In the City of New York decision, the court noted that in reviewing a municipality's determination of eminent domain, the court must determine whether “a public use, benefit or purpose will be served by the proposed acquisition.” EDPL §207[c][4].
|The Taking Should Be Necessary
We believe that the proposed taking should also be “necessary” for the public purpose. As we noted, New York has limited condemnation of land not necessary for the project. “No more may be taken than is required for the particular public purpose.” Hallock v. State of New York, 32 N.Y.2d 599 (May 1973). It seems clear that if it is not necessary for the public project, the taking should not occur. To allow a future taking of property “to return it to productive use” is simply speculative and should not be permitted. It amounts to land banking which is not a public purpose.

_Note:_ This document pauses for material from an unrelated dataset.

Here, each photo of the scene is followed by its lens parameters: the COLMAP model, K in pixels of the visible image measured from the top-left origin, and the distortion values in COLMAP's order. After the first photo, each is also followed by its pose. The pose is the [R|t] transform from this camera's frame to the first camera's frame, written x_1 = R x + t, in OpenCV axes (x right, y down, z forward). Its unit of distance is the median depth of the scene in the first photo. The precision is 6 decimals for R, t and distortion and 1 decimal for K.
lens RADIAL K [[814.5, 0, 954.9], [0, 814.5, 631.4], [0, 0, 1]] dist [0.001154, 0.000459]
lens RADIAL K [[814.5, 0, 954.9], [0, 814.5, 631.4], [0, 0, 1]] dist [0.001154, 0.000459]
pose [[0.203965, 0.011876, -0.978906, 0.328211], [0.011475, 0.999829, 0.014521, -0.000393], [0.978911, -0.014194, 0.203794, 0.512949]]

Recently, New Jersey struck down a proposed taking to take land in an “area in need of redevelopment.” The stated public purpose was “redevelopment” and “increasing the availability of public parking,” but there were no present plans for the construction of parking facilities. The New Jersey Appellate Division did not agree the taking was “necessary” for the redevelopment project. So, there must be need for the property directly related and linked to the project, not just a plan. Borough of Glassboro v. Grossman, ________ N.J. Super (App. Div. Jan. 7, 2019).
|Proposed Taking of Land Being Used for a Public Purpose
In Matter of City of New York v. Yonkers I.D.A., even though the court held that the condemnation rationally relates to a conceivable public purpose, it held the proposed condemnation prohibited under the doctrine of public use. The court stated that the proposed condemnation of the subject parcel for the purpose of returning the parcel to productive use in furtherance of urban renewal would materially interfere with its existing public use as a bus depot.

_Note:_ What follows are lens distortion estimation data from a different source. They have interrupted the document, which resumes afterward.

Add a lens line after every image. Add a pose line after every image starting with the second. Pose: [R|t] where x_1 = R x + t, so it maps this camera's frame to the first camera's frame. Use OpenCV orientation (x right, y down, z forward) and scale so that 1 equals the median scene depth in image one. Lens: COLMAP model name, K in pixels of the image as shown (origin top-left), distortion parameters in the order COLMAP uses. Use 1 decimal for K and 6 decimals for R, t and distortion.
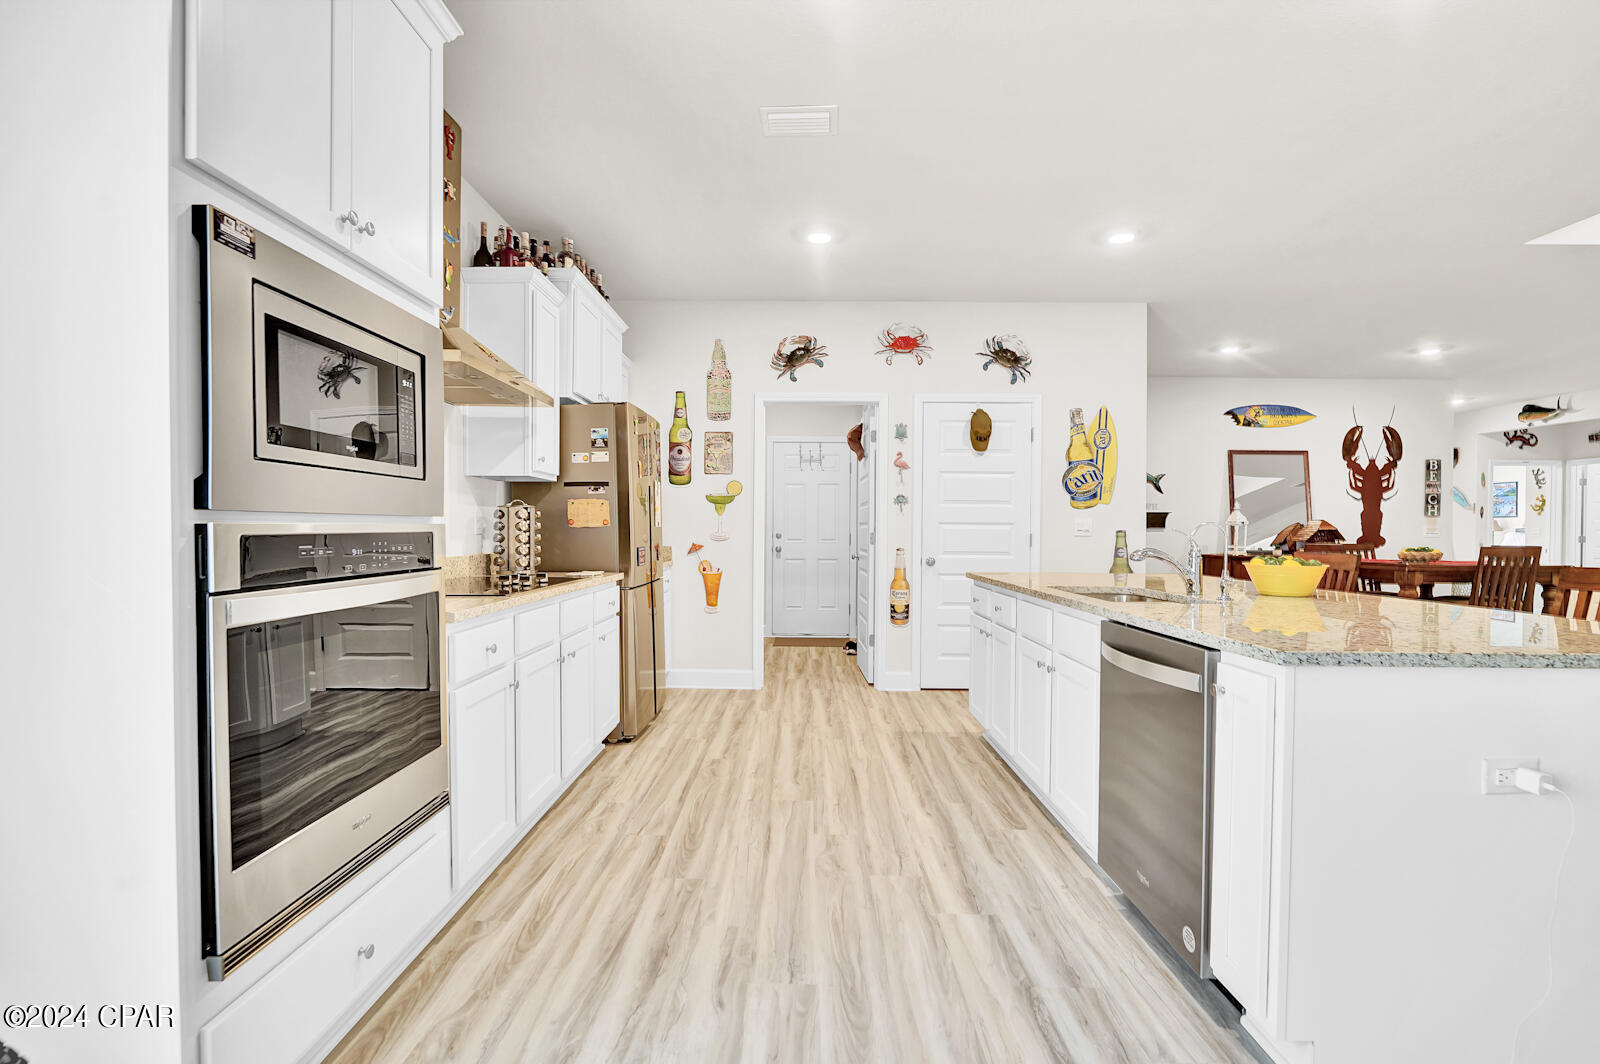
lens RADIAL K [[733.9, 0, 789.3], [0, 733.9, 539.9], [0, 0, 1]] dist [-0.017195, 0.000920]
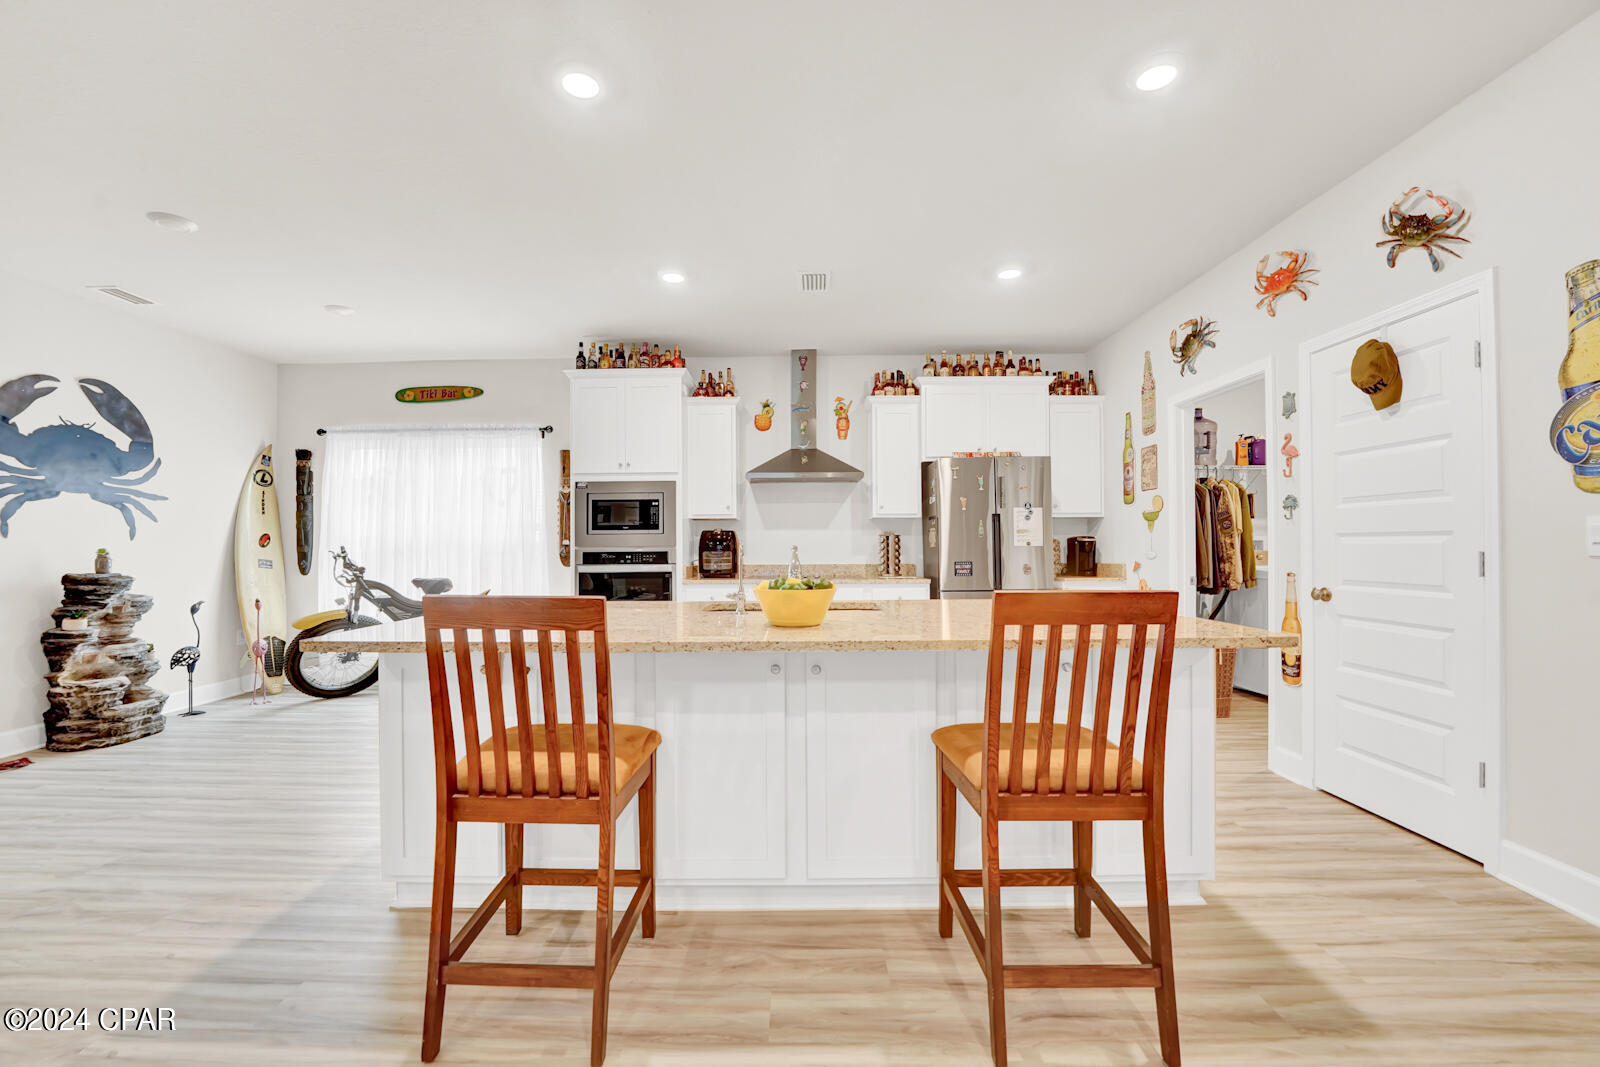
lens RADIAL K [[651.9, 0, 782.8], [0, 651.9, 541.7], [0, 0, 1]] dist [-0.031033, 0.003837]
pose [[0.002450, -0.015161, -0.999882, 0.752262], [-0.009225, 0.999842, -0.015183, -0.004333], [0.999954, 0.009262, 0.002310, 0.518123]]
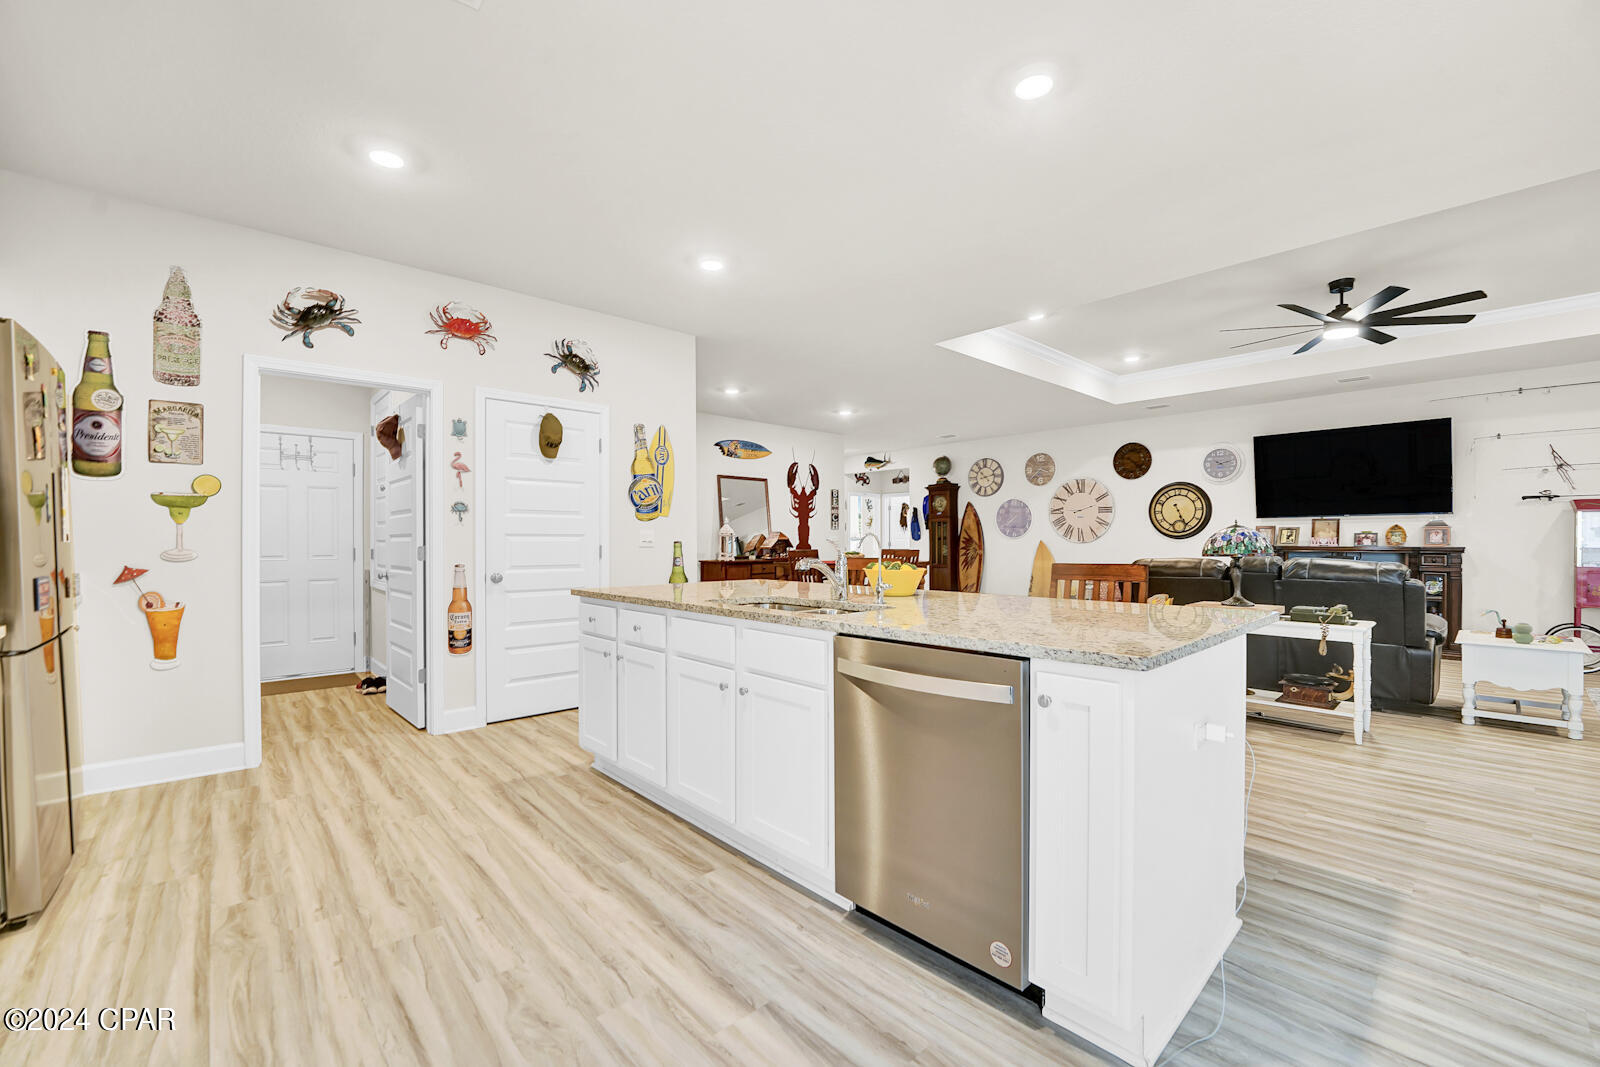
lens RADIAL K [[651.9, 0, 786.0], [0, 651.9, 541.7], [0, 0, 1]] dist [-0.031033, 0.003837]
pose [[0.731343, -0.009088, 0.681950, -0.085017], [0.018135, 0.999817, -0.006125, -0.003491], [-0.681769, 0.016847, 0.731373, 0.185368]]
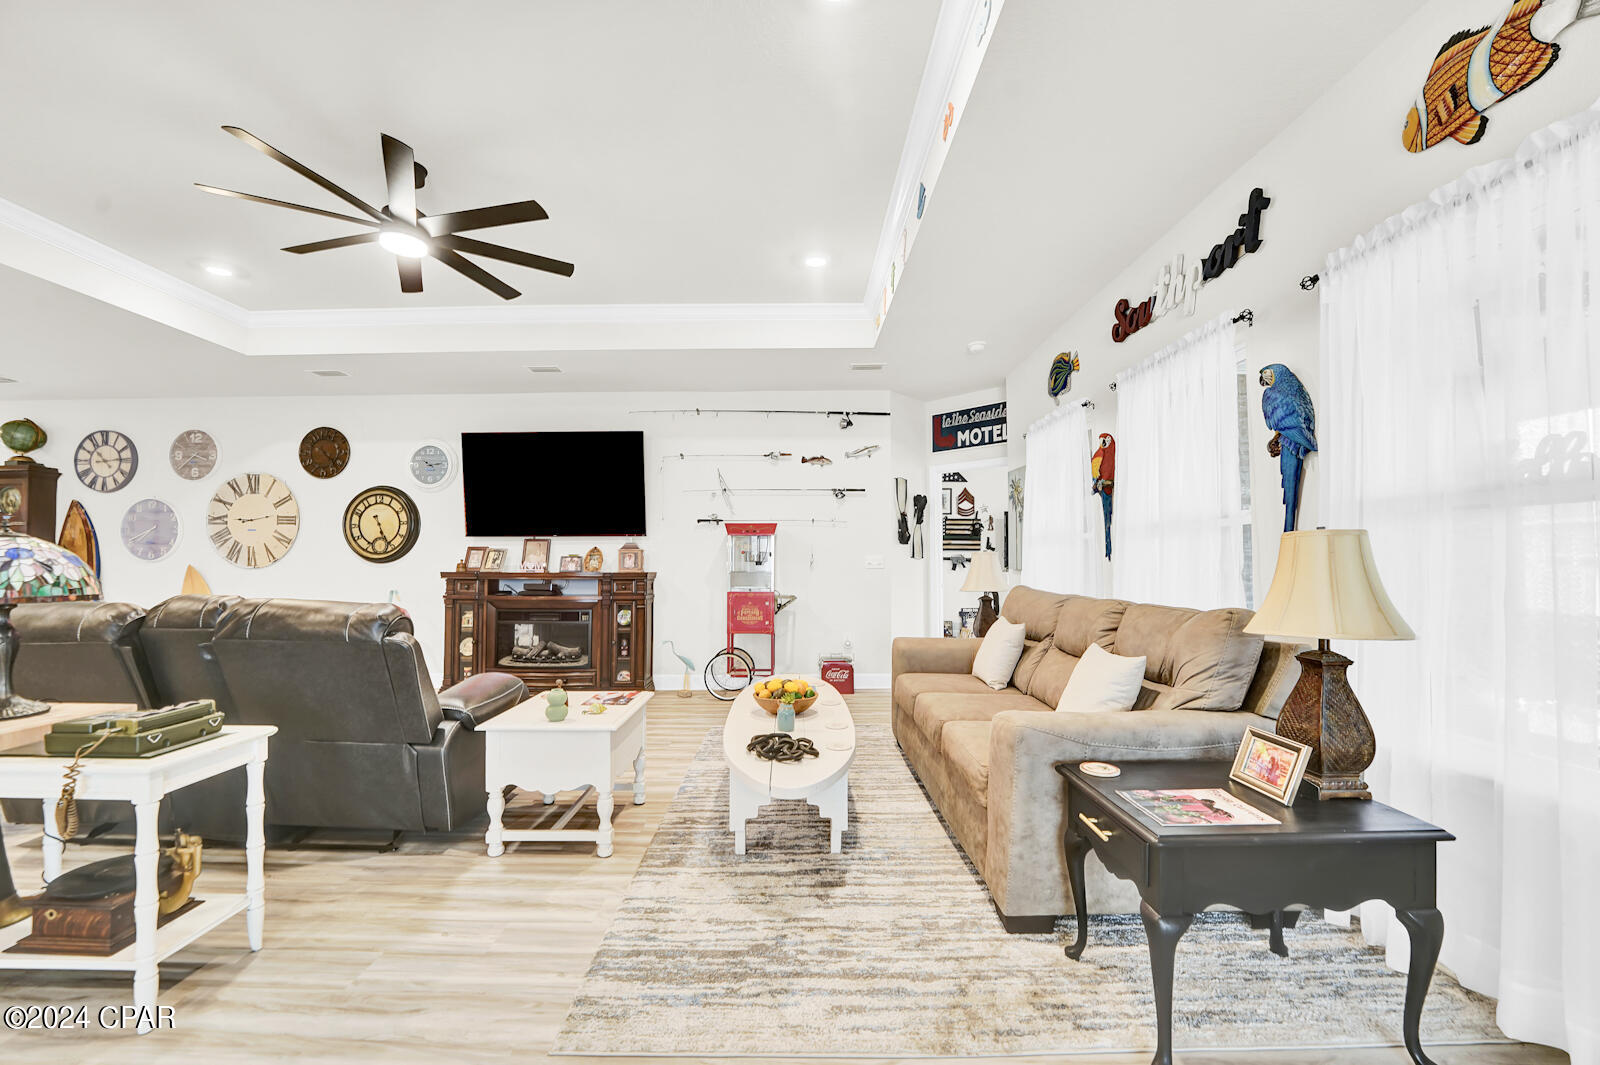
lens RADIAL K [[651.0, 0, 784.9], [0, 651.0, 538.6], [0, 0, 1]] dist [-0.019355, -0.001057]
pose [[-0.004546, 0.030046, 0.999538, 0.522475], [0.018252, 0.999384, -0.029959, 0.002171], [-0.999823, 0.018107, -0.005091, -0.042358]]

Generally, a property presently used for a public purpose may not be condemned. See Buffalo Sewer Auth. v. Town of Cheektowaga, 20 N.Y.2d 47, 53; New York, L. & W.R. Co. v. Union Steam-Boat Co., 99 N.Y. 12, 22-23 (N.Y. 1885). Nor may property owned by a higher sovereign be acquired without consent. As the New York State Court of Appeals has noted, “[t]o defeat the attainment of an important public purpose to which lands have already been subjected, the legislative intent must unequivocally appear.” In re City of Buffalo, 68 N.Y. 167, 175 (1877). It should also be noted that pursuant to §3 of the General Municipal Law, where there is a taking from a municipality for a purpose for other than that for which it was used, the condemnee is entitled to “just compensation” as is any other claimant in a condemnation proceeding. City of New York v. State of New York, 49 A.D.2d 659, 659 (1st Dept. 1975).
Michael Rikon is a partner of Goldstein, Rikon, Rikon & Houghton.